L’Histoire redevient tragique
La juge finit par prendre la décision de faire droit à la demande de libération avec placement sous bracelet électronique, formulée par l’avocat du détenu. La juge se souvient de son père abimé par la prison, elle craint que la prolongation de la détention puisse conduire à l’embrigadement de Kacem ou à sa destruction psychologique. Lorsqu’il apprend la décision de le libérer, le jeune homme explique rêver d’un nouveau départ avec sa famille pour profiter de la vie. Ce pourrait être la fin du roman, en laissant au lecteur découvrir le délitement du couple de la juge et sa relation avec un acteur, très présent professionnellement dans le dossier… Mais très vite: l’attentat. L’Histoire redevient tragique. La douleur des familles de disparus, 12 morts, 20 blessés dont 11 dans un état grave. L’incompréhension de l’opinion en apprenant que l’auteur venait d’être libéré. Une fusillade dans une discothèque de la capitale fréquentée par de nombreux jeunes.

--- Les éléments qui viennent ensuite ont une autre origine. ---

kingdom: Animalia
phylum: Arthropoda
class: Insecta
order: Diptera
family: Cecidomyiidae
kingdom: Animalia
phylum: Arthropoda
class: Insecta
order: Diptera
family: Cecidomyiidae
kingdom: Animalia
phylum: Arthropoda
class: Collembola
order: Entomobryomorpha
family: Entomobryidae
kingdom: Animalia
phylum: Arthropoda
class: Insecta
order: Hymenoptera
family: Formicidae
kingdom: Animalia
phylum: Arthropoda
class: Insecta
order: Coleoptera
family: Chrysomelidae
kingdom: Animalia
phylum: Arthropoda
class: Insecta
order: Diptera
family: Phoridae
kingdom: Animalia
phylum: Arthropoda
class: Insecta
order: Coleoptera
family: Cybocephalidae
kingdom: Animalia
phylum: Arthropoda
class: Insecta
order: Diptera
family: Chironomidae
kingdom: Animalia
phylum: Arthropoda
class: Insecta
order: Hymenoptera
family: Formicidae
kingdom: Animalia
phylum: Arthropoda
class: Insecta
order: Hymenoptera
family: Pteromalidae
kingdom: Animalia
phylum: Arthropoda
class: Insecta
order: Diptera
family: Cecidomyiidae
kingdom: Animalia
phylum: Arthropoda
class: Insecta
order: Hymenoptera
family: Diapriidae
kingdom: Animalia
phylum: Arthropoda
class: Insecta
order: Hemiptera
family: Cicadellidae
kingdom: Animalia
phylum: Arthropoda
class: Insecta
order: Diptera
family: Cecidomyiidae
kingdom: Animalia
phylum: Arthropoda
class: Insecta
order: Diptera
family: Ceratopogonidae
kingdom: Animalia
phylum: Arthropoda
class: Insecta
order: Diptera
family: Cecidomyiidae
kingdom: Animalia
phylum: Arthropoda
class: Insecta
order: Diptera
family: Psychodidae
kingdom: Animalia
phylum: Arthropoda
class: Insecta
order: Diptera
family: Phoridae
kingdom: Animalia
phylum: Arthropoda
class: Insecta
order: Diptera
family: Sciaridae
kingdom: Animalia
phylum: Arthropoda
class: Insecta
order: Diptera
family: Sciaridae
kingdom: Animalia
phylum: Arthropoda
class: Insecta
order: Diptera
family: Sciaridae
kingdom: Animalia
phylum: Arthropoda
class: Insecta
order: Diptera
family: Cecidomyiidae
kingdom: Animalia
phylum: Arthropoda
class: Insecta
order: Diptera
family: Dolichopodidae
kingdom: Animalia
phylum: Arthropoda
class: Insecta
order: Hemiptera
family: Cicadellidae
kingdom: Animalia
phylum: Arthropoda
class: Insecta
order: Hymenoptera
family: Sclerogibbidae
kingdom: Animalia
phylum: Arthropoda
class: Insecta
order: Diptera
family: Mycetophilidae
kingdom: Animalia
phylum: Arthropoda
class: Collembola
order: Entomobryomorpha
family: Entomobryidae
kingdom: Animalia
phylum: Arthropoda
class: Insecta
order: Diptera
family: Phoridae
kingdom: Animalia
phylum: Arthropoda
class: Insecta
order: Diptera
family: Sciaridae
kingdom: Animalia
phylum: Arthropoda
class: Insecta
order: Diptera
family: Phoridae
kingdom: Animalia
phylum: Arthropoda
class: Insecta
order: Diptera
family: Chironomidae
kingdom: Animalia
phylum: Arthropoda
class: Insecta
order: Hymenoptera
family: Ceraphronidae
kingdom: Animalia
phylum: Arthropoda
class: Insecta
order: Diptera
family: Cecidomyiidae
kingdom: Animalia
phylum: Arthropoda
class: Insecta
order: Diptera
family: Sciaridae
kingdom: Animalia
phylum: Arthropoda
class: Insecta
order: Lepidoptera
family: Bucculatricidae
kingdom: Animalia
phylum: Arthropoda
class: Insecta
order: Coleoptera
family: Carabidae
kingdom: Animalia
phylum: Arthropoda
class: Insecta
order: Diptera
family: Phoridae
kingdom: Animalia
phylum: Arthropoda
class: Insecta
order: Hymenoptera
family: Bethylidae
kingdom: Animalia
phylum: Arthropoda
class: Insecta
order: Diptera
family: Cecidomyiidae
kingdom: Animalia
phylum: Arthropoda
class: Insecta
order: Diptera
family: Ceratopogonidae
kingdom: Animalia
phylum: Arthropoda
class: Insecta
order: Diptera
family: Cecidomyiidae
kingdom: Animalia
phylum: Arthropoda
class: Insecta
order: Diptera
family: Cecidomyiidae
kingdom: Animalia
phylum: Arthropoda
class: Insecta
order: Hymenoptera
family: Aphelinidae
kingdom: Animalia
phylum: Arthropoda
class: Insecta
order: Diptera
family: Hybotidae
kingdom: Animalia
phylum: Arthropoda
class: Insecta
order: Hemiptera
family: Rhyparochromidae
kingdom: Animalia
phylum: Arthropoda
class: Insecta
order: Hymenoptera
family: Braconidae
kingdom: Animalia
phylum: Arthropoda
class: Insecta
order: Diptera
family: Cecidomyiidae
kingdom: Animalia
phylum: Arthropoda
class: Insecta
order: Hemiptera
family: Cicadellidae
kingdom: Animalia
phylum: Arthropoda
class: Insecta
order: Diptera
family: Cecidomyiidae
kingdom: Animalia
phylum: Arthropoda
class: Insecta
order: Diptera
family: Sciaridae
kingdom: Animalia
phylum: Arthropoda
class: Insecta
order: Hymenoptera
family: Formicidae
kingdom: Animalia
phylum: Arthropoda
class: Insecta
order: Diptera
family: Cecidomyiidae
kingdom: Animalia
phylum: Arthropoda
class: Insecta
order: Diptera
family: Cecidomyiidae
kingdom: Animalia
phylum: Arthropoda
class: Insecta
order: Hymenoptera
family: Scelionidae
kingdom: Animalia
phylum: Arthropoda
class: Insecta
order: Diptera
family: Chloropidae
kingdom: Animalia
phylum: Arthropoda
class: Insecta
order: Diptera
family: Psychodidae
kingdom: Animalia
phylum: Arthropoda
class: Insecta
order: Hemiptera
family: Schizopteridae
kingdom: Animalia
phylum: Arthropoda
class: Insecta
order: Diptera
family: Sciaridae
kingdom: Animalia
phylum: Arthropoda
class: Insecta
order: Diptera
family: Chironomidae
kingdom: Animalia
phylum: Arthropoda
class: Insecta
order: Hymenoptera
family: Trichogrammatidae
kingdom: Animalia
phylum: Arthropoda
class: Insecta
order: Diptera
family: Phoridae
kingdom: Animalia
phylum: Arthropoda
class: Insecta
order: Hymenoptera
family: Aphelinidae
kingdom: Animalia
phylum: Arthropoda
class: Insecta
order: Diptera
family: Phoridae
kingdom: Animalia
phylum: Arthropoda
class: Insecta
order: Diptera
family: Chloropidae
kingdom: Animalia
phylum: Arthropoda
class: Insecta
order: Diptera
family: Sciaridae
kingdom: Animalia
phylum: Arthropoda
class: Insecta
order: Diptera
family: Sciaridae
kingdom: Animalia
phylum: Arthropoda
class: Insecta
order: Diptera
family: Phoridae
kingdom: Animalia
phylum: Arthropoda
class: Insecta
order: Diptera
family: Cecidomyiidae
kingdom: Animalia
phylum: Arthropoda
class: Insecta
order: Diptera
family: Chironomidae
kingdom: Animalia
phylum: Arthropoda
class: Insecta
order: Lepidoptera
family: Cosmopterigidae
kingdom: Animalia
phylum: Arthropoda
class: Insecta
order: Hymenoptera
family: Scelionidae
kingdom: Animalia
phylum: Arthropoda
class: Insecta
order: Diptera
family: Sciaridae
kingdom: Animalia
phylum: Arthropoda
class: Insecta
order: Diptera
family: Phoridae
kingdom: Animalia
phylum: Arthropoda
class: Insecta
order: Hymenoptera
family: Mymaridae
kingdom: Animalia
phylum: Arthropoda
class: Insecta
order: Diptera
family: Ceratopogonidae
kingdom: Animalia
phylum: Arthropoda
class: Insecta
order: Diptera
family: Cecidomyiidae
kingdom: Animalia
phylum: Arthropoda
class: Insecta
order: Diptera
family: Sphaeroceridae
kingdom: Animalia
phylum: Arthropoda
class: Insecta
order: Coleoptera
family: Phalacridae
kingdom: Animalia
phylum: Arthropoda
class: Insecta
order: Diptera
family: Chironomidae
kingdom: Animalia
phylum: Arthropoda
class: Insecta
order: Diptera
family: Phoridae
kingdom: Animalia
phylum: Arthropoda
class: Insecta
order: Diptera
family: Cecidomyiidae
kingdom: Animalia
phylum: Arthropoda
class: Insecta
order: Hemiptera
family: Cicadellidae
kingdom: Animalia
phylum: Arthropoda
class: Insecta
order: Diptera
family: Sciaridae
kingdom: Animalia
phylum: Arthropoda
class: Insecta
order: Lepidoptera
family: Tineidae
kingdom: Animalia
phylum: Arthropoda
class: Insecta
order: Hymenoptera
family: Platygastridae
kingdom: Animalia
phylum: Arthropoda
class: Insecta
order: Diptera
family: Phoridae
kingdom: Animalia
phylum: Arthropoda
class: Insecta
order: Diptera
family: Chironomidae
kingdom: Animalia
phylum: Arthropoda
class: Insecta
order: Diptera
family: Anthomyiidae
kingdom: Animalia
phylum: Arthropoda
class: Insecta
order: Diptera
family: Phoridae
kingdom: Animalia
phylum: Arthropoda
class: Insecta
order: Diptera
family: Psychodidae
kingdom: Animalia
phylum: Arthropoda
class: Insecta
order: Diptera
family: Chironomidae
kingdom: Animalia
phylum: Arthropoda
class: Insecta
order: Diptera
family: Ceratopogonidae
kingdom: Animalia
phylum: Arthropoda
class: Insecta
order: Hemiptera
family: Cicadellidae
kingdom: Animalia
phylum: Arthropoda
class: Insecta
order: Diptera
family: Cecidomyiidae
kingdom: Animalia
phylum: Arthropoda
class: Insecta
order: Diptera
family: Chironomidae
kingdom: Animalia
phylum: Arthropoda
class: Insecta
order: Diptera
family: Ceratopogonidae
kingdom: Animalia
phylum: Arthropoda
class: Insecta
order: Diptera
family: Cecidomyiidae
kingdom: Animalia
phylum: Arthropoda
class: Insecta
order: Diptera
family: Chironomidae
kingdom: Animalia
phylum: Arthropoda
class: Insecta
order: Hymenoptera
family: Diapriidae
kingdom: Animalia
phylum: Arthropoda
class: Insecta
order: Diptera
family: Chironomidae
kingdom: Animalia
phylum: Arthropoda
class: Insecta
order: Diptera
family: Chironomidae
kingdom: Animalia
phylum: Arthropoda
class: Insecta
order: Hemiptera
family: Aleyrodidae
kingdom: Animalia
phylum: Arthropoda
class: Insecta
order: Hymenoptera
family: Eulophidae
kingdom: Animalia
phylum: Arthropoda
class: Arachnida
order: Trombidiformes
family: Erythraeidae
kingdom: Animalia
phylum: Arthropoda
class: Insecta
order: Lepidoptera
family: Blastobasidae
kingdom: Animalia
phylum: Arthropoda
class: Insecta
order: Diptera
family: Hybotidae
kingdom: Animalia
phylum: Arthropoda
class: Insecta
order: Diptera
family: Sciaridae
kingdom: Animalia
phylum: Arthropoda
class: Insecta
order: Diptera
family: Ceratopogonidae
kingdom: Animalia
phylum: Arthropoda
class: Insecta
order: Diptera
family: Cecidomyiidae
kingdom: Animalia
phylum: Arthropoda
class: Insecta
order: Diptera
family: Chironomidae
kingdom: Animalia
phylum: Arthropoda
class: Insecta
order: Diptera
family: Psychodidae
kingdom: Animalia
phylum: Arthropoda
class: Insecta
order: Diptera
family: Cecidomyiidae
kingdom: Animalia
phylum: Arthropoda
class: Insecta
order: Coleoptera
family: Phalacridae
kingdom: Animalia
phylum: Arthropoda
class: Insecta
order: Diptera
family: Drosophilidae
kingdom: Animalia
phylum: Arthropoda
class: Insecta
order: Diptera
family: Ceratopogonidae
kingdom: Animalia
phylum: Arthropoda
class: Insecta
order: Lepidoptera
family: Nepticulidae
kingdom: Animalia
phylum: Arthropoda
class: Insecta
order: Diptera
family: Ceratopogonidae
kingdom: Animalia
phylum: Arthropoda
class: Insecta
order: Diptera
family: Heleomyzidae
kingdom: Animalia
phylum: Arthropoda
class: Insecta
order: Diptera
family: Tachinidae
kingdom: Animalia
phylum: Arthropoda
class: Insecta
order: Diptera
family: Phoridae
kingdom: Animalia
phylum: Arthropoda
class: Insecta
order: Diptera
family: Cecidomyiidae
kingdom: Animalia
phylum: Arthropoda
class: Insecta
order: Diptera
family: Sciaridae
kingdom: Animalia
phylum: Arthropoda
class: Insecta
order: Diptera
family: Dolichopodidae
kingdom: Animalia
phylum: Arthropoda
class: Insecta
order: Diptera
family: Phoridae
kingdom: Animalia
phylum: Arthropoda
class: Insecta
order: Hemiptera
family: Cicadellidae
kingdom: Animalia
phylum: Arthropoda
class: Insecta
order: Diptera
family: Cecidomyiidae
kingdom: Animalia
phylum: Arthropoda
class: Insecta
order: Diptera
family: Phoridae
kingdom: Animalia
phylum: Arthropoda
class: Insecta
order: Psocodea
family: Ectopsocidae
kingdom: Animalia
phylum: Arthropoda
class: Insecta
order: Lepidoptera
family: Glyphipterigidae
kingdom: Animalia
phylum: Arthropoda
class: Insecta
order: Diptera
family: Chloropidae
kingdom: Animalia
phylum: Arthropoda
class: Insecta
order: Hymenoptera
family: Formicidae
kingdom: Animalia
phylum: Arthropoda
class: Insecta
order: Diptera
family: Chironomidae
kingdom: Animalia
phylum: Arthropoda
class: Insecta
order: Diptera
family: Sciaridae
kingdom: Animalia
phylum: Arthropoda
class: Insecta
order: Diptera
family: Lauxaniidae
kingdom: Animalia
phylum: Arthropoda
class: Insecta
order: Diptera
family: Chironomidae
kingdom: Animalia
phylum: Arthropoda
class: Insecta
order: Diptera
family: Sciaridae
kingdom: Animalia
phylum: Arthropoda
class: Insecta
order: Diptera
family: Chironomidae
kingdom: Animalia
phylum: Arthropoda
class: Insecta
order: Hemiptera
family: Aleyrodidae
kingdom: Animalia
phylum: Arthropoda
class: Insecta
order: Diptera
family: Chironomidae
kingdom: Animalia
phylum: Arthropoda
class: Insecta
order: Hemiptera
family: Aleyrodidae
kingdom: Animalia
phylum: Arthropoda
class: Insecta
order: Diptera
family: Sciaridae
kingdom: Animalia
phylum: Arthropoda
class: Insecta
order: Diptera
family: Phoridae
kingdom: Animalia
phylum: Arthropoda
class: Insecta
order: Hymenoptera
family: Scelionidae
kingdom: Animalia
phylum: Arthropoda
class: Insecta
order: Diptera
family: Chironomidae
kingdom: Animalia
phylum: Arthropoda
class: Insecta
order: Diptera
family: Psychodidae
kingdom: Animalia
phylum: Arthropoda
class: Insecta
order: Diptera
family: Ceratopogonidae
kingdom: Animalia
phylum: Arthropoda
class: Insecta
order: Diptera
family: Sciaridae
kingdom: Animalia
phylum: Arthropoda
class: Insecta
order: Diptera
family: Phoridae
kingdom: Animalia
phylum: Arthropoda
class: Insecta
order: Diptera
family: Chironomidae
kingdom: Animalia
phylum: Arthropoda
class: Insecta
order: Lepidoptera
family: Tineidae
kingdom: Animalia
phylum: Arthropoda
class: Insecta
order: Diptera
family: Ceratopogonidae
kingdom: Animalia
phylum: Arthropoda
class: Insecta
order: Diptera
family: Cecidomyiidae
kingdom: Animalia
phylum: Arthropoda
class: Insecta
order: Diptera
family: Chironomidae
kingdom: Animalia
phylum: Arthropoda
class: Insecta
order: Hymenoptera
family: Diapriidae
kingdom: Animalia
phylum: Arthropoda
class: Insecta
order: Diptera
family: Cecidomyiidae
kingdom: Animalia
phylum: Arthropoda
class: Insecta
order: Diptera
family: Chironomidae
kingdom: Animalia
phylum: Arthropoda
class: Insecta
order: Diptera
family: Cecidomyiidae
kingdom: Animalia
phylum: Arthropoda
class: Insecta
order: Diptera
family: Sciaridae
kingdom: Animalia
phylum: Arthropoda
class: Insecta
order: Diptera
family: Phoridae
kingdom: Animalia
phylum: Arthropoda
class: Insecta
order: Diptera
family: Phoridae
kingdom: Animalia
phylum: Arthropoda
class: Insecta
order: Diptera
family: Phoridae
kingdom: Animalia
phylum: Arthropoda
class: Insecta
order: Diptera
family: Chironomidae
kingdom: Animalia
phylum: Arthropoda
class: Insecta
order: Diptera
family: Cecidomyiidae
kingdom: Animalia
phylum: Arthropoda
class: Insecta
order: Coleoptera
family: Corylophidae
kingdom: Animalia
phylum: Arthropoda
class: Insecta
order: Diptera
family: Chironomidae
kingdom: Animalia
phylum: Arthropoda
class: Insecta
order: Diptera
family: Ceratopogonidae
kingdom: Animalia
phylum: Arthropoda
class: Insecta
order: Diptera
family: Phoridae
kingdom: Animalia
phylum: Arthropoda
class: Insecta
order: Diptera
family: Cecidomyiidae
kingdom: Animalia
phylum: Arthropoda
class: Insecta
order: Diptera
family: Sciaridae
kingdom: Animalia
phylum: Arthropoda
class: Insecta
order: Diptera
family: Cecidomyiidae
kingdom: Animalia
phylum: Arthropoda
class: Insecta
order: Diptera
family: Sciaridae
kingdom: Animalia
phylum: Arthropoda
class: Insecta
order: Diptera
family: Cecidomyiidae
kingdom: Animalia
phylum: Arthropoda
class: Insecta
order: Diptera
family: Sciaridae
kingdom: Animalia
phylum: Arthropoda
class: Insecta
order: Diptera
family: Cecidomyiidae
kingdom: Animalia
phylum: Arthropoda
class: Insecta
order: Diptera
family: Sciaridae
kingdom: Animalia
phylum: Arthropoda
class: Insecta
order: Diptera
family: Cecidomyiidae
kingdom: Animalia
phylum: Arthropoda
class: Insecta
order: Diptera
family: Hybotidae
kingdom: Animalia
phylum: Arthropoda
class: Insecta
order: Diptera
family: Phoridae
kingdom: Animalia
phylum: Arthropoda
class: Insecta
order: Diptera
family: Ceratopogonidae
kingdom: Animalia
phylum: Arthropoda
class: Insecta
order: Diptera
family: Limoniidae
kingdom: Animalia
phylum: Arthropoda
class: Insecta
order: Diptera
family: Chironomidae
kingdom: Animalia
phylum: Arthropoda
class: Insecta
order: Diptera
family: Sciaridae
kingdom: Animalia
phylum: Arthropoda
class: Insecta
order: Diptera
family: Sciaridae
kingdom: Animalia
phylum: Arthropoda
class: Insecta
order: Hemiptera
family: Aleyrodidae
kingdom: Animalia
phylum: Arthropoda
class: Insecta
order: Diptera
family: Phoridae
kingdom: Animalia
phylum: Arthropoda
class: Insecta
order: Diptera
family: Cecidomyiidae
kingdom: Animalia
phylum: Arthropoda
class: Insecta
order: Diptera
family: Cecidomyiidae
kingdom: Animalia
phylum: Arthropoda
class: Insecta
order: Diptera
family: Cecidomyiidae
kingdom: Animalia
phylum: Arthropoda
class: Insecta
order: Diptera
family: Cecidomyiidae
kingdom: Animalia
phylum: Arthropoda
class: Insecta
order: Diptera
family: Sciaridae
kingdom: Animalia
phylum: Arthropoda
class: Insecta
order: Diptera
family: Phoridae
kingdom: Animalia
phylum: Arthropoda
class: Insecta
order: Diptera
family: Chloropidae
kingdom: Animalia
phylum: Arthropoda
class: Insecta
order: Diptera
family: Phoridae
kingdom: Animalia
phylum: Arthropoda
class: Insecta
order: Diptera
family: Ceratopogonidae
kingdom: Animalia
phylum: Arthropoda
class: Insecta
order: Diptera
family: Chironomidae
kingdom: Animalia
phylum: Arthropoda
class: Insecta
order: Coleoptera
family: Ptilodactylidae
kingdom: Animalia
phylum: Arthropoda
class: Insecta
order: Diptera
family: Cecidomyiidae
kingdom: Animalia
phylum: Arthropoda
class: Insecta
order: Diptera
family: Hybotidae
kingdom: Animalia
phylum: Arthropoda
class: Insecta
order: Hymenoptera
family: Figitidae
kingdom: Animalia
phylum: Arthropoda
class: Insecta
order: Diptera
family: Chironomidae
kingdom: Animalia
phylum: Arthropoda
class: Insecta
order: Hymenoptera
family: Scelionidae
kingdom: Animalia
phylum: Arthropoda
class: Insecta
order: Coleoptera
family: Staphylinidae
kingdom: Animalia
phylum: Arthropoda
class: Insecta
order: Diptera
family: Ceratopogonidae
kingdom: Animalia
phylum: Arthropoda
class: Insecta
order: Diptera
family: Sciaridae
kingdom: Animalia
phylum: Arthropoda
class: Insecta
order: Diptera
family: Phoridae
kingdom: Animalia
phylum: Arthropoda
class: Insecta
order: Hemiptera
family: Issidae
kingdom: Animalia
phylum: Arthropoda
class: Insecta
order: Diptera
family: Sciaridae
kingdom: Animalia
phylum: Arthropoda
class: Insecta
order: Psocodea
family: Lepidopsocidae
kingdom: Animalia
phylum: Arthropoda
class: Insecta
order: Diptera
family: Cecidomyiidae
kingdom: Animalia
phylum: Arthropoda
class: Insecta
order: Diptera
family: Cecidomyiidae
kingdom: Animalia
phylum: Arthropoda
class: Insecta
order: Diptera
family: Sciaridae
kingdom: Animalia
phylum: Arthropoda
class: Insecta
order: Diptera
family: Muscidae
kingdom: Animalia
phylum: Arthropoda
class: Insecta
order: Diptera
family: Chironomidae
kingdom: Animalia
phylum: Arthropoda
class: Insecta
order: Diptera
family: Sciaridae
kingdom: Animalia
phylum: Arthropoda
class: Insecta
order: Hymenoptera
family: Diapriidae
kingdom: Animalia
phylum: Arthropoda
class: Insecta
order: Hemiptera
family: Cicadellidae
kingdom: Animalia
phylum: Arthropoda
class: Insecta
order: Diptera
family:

Très vite, la juge est informée que le bracelet électronique de Kacem ne répond plus. Elle apprend que sa fille, présente sur les lieux du drame, est sauve, mais que son compagnon, secrétaire de la conférence du stage, promis à un bel avenir au Barreau est décédé. La juge appartient dès lors également au groupe des familles de victimes. Kacem, retranché sur les lieux de l’attentat, dialogue avec le négociateur de la police: il est heureux d’avoir réussi à berner la juge, assume et revendique totalement ce qu’il a fait. Son seul regret, ne pas avoir fait encore plus de victimes… Il considère qu’il a accompli son devoir: «Sachez qu’en face de vous, il y a un homme qui n’a pas peur de la mort, qui aime la mort comme vous aimez la vie». Il se félicite d’avoir mis en action le principe de dissimulation pour tromper l’ennemi, le mécréant. Un concept existe dans la religion musulmane connu sous le nom de taquiya (sous plusieurs orthographes), recommandant la prudence au fidèle en l’invitant à dissimuler sa croyance en cas de danger. Peut-il s’appliquer dans ce contexte d’action offensive? Le droit de se taire prévu par la loi du 27 mai 2014, conforme à la jurisprudence de la CEDH, est reconnu à toute personne soupçonnée ou jugée.
Il est impossible pour la juge Revel de poursuivre sa mission, elle cesse d’exercer cette fonction spécialisée. Elle faisait son affaire des insultes, voire des menaces sur sa vie, habituelles dans son exercice professionnel au pôle antiterroriste, mais on ne s’habitue jamais à la haine, dit-elle. La haine d’un pays exprimée par des personnes qui y sont nées pour un grand nombre d’entre eux, y ont souvent grandi, lui est totalement incompréhensible. Ce roman favorise une réflexion nécessaire sur ce sujet si sensible pour l’avenir de nos sociétés.
Illustration : après la bataille de Raqqa en 2017 (Voice of America).
(1) Karine Tuil, Les choses humaines, Gallimard (collection blanche), 2019, Folio n°6887, 2021; La Décision, Gallimard (collection blanche), 2021.